** WHAT THE TASK ASKS **
Extend the forum post about sharpening swords on a belt grinder, picking up after its last sentence and leaving the rows aside.

** TEXT SHOWN **
★ ★ ★
Location: Houston, Texas
Joined: 01 Dec 2012

Posts: 268

PostPosted: Sat 22 Dec, 2012 7:12 pm    Post subject:         Reply with quote

Johan Elder wrote:
There is a thread on this from the SBG forum.

http://forum.sword-buyers-guide.com/viewtopic.php?f=18&t=84

Couple of methods of hand sharpening but if you scroll down a bit you'll see 2 videos of how to use that style of belt grinder.
I have a similar belt sander, but I have yet to do any of my swords, even though I have an H/T bastard that has a poor secondary bevel that needs to be shaped up. I've honestly hesitated a bit as somehow the idea of my swords being razor sharp makes me a bit nervous. Slightly paper cutting sharp has worked well in the cutting I have done so far.

I suppose it could be possible to overdo it, but if you are just grinding it enough to sharpen it, then it won't be worse than using a stone.
★ ★ ★
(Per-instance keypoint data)
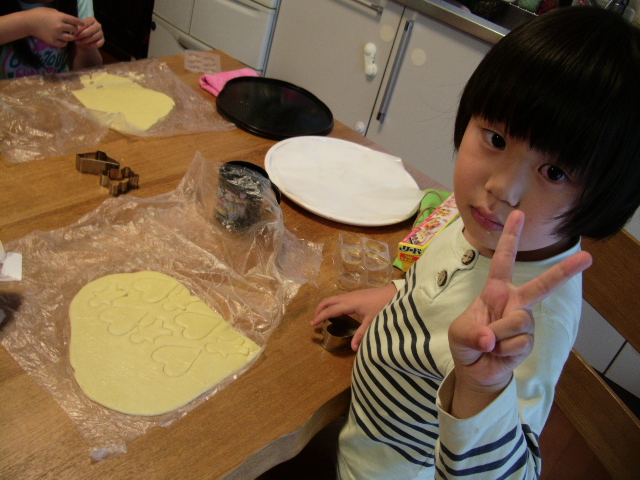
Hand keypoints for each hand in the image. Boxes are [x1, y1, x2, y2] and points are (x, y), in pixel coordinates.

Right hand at [28, 7, 82, 47]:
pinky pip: (64, 44)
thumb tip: (70, 20)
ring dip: (71, 37)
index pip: (75, 21)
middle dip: (74, 29)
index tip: (82, 24)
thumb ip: (61, 15)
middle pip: (74, 30)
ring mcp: (56, 34)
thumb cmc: (39, 14)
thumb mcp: (51, 11)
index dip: (80, 23)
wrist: (28, 22)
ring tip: (68, 35)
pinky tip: (62, 39)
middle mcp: (59, 26)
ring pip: (71, 38)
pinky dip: (64, 42)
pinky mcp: (52, 41)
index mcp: (60, 17)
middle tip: (72, 30)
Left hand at [75, 17, 103, 49]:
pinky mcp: (103, 40)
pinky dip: (92, 45)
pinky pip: (99, 43)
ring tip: (79, 42)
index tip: (74, 33)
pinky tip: (87, 46)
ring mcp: (101, 33)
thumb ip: (76, 29)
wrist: (83, 41)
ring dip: (86, 40)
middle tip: (76, 38)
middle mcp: (98, 25)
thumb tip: (75, 31)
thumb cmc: (79, 32)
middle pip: (91, 30)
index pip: (86, 23)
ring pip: (95, 36)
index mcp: (92, 20)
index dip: (80, 28)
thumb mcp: (76, 29)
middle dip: (83, 34)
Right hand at [313, 284, 396, 350]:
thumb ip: (361, 335)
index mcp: (349, 303)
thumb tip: (354, 349)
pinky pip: (339, 298)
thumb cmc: (383, 306)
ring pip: (333, 298)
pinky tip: (337, 313)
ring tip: (323, 317)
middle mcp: (348, 297)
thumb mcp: (372, 322)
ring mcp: (352, 294)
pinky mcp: (356, 294)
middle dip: (319, 310)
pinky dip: (333, 305)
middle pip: (328, 301)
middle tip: (315, 320)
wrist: (394, 293)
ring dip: (326, 307)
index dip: (320, 317)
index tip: (312, 324)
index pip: (330, 310)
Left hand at [448, 211, 591, 416]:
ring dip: (499, 335)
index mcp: (495, 290)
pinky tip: (498, 353)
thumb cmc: (467, 342)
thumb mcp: (460, 334)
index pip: (503, 260)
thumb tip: (490, 339)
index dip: (510, 238)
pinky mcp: (529, 341)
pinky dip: (503, 350)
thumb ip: (473, 333)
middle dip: (565, 271)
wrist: (476, 369)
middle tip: (588, 256)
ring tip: (489, 343)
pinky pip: (519, 342)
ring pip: (519, 320)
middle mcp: (514, 302)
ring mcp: (524, 321)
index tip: (519, 214)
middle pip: (542, 285)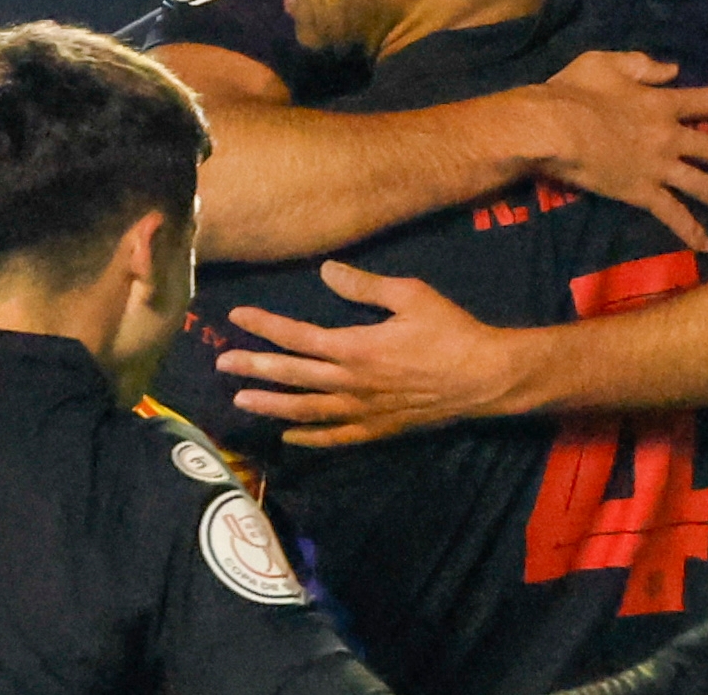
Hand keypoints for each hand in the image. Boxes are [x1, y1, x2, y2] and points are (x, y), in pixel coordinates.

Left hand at [217, 262, 524, 445]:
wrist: (486, 377)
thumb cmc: (450, 331)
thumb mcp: (410, 295)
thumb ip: (364, 286)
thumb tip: (326, 270)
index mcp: (356, 347)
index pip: (298, 336)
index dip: (265, 326)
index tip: (236, 316)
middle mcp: (353, 383)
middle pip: (293, 376)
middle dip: (254, 367)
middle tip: (221, 362)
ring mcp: (364, 410)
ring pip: (307, 410)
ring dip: (272, 404)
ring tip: (242, 399)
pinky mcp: (379, 428)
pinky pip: (337, 436)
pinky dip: (310, 437)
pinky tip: (288, 434)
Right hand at [535, 52, 707, 252]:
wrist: (553, 128)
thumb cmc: (572, 91)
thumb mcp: (603, 62)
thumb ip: (640, 64)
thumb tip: (673, 69)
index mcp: (662, 103)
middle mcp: (670, 137)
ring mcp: (658, 167)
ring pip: (703, 185)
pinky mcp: (641, 192)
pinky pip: (672, 214)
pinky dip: (690, 231)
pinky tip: (706, 246)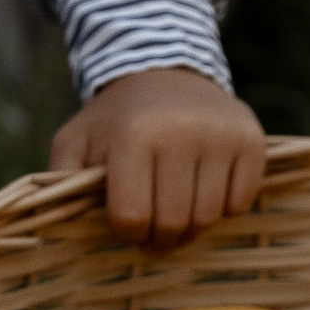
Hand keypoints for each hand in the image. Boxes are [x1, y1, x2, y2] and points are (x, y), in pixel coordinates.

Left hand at [51, 66, 267, 249]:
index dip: (126, 231)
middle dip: (159, 235)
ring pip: (208, 218)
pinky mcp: (252, 140)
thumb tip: (58, 223)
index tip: (125, 219)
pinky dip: (222, 206)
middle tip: (153, 224)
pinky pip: (240, 202)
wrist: (166, 74)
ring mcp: (221, 135)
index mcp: (134, 135)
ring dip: (190, 223)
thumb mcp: (76, 141)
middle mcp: (181, 132)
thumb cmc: (116, 120)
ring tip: (176, 205)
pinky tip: (204, 186)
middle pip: (173, 224)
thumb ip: (61, 181)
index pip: (132, 218)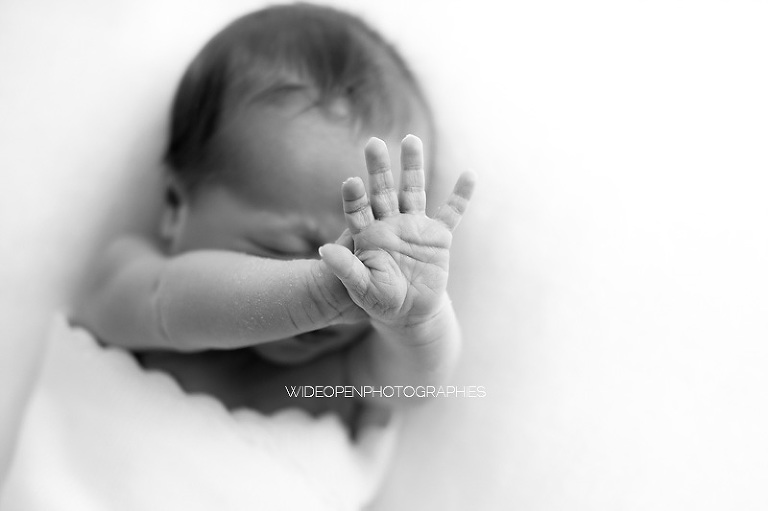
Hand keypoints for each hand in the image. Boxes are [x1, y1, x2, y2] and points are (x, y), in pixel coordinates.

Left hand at [319, 135, 474, 327]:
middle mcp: (390, 223)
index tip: (350, 182)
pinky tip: (469, 174)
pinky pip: (452, 212)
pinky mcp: (438, 237)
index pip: (358, 209)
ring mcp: (415, 226)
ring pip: (414, 190)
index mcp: (368, 234)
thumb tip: (323, 250)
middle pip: (384, 190)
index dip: (354, 196)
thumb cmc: (380, 301)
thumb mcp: (361, 288)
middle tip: (372, 142)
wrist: (409, 313)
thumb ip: (345, 268)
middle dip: (379, 168)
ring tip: (411, 139)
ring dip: (413, 166)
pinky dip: (461, 196)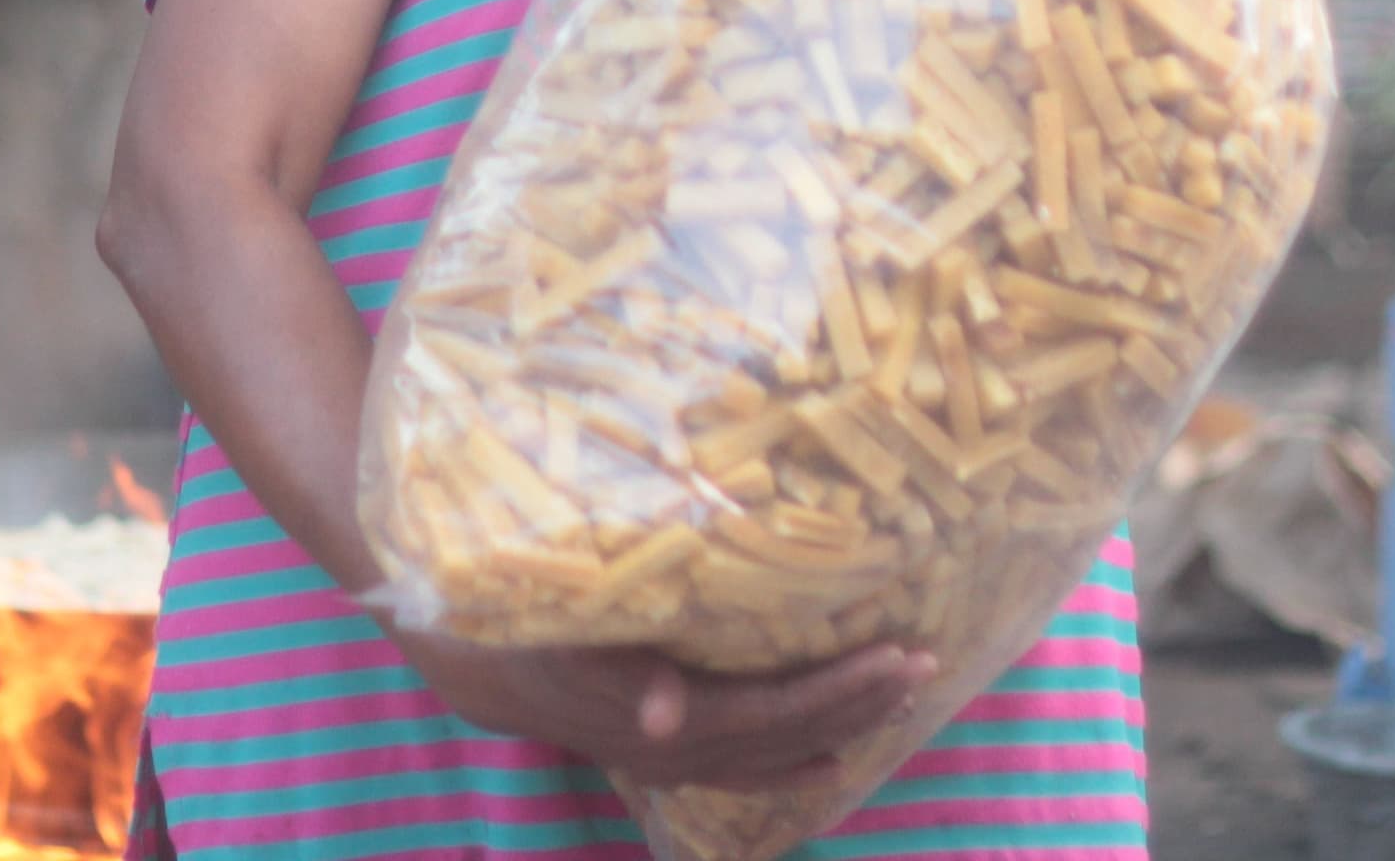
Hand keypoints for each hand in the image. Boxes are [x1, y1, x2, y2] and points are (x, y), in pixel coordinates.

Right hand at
★ ★ ★
** ANSWER TO THIS EXERCISE **
If I got a sword as sharp as that guy got his knife, I admit, i would be a tad bit nervous handling it too. My goal wouldn't be to get it THAT sharp. The reason I am interested in that belt grinder is the easiness, quickness and consistency of the sharpening. I was just wondering if there was some sort of drawback to using that machine because everyone I have heard of or seen sharpening swords does it manually, so I thought maybe there was a good reason for that as opposed to using a machine.

Thanks for that link.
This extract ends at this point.